My genes on your Internet

There's nothing virtual about the gene rush

 
Published: Wednesday 15 December 2004

-- bio-prospecting is apt to wear an innocuous faade. One might see, while travelling to Rudraprayag in the Uttaranchal Himalaya, a man on the hillside leisurely swishing a butterfly net. Or, there might occur an 'anthropological dialogue' between an intense researcher and a village healer. Sometimes, universities--usually located in the West--fund 'knowledge trips' to the South Pacific Islands, or the Brazilian Amazon. But the intention behind this multidisciplinary science of random sampling--it encompasses anthropology, biotechnology, cell genome research, tropical medicine, quixotic theory, secretive practice -- is hard as steel: get back that unique, hitherto unknown, chemical. Sell it.

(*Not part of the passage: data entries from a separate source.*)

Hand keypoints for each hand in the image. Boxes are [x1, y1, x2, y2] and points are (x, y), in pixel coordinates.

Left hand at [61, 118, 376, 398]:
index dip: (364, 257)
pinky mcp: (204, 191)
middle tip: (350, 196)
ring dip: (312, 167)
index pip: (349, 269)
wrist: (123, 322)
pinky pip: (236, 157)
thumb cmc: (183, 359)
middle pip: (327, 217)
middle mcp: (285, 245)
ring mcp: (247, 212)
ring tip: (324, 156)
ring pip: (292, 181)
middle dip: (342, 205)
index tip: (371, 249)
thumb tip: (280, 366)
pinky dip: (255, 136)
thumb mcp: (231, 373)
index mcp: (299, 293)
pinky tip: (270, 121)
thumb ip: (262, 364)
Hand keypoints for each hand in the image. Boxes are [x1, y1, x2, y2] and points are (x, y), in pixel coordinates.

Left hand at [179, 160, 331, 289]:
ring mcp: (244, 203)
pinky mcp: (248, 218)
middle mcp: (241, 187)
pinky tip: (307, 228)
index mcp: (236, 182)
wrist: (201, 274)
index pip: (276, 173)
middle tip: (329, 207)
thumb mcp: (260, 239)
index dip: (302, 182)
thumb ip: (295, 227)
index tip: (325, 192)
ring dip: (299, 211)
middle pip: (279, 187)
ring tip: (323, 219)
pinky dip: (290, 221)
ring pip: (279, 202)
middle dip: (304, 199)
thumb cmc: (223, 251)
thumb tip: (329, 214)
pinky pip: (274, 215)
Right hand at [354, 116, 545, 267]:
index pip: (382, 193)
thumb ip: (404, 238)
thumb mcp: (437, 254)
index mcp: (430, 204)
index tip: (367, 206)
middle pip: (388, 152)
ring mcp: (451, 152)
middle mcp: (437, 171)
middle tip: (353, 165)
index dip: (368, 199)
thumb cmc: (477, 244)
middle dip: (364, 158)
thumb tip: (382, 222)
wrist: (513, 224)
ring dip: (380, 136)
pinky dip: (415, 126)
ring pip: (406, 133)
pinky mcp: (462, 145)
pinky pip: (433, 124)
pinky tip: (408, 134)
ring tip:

But every so often, the crudity that underpins this hunt-and-sale phenomenon comes to the fore. Every so often, this wedding of science to the market--positivism to profit, for 'mutual procreative gain'--appears unmasked, as in the sale of blood samples of Brazil's Karitiana and Surui communities, for as little as us$85 per sample (see: Outrageous).

The vendor: The Coriell Institute, New Jersey, usa. It is the world's largest repository of human cell culture. It is protected by us law, which allows sale of genetic material for 'research'. To peddle its wares, it has used the most far-reaching bazaar, the Internet.

An unbeatable combination. It doesn't matter a jot that the un has mooted a declaration on indigenous rights (but this, too, has been blocked: see: UK plays spoilsport). The Convention on Biodiversity--deliberating on access to genetic resources and benefit-sharing--cannot, as of now, extend its regulatory sway over such activity. So what if the World Intellectual Property Organization has a mandate to negotiate a framework to protect genetic resources, traditional knowledge and folk-lore? Coriell--and other such genetic hard-sellers--are least bothered. It seems indigenous communities exist only to be poached upon.